===== Exercise data

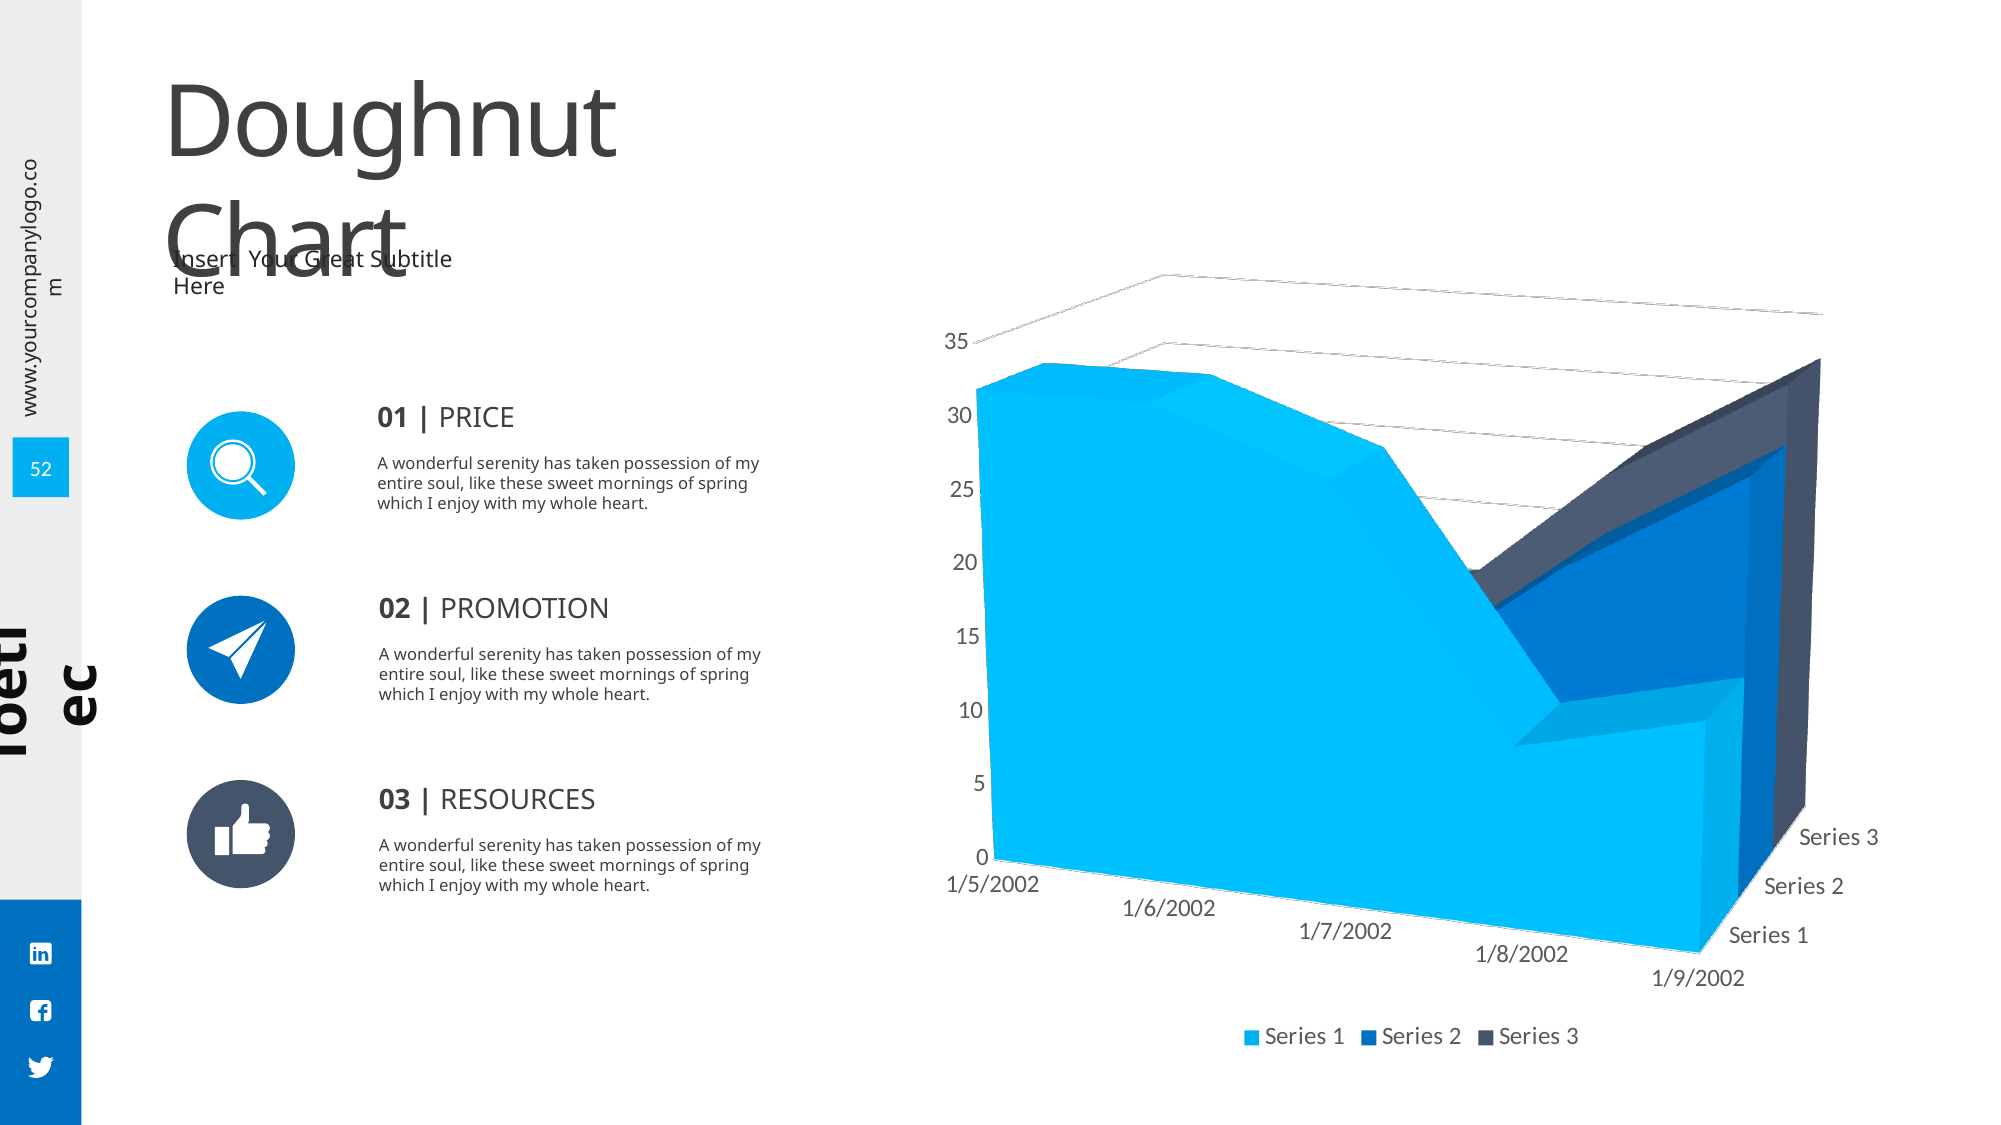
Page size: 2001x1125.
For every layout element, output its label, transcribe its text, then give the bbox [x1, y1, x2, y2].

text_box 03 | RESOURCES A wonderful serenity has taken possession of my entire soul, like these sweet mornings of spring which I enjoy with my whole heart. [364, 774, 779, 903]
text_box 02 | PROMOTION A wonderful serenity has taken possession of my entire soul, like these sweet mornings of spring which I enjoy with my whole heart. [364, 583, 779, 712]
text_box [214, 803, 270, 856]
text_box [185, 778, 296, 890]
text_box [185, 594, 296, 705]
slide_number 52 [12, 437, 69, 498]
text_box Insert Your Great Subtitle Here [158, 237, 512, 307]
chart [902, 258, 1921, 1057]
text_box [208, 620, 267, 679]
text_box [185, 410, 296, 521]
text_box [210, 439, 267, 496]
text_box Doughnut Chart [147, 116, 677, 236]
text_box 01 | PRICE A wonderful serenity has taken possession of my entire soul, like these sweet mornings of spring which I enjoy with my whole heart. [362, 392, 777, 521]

==========

• Work required
Be exact. Write out all the entries and omit the pictures.

• Result
Page size: 2001x1125.
For every layout element, output its label, transcribe its text, then give the bbox [x1, y1, x2, y2].

text_box 03 | RESOURCES A wonderful serenity has taken possession of my entire soul, like these sweet mornings of spring which I enjoy with my whole heart. [364, 774, 779, 903]
text_box 02 | PROMOTION A wonderful serenity has taken possession of my entire soul, like these sweet mornings of spring which I enjoy with my whole heart. [364, 583, 779, 712]
text_box [214, 803, 270, 856]
text_box [185, 778, 296, 890]
text_box [185, 594, 296, 705]
slide_number 52 [12, 437, 69, 498]
text_box Insert Your Great Subtitle Here [158, 237, 512, 307]
chart [902, 258, 1921, 1057]
text_box [208, 620, 267, 679]
text_box [185, 410, 296, 521]
text_box [210, 439, 267, 496]
text_box Doughnut Chart [147, 116, 677, 236]
text_box 01 | PRICE A wonderful serenity has taken possession of my entire soul, like these sweet mornings of spring which I enjoy with my whole heart. [362, 392, 777, 521]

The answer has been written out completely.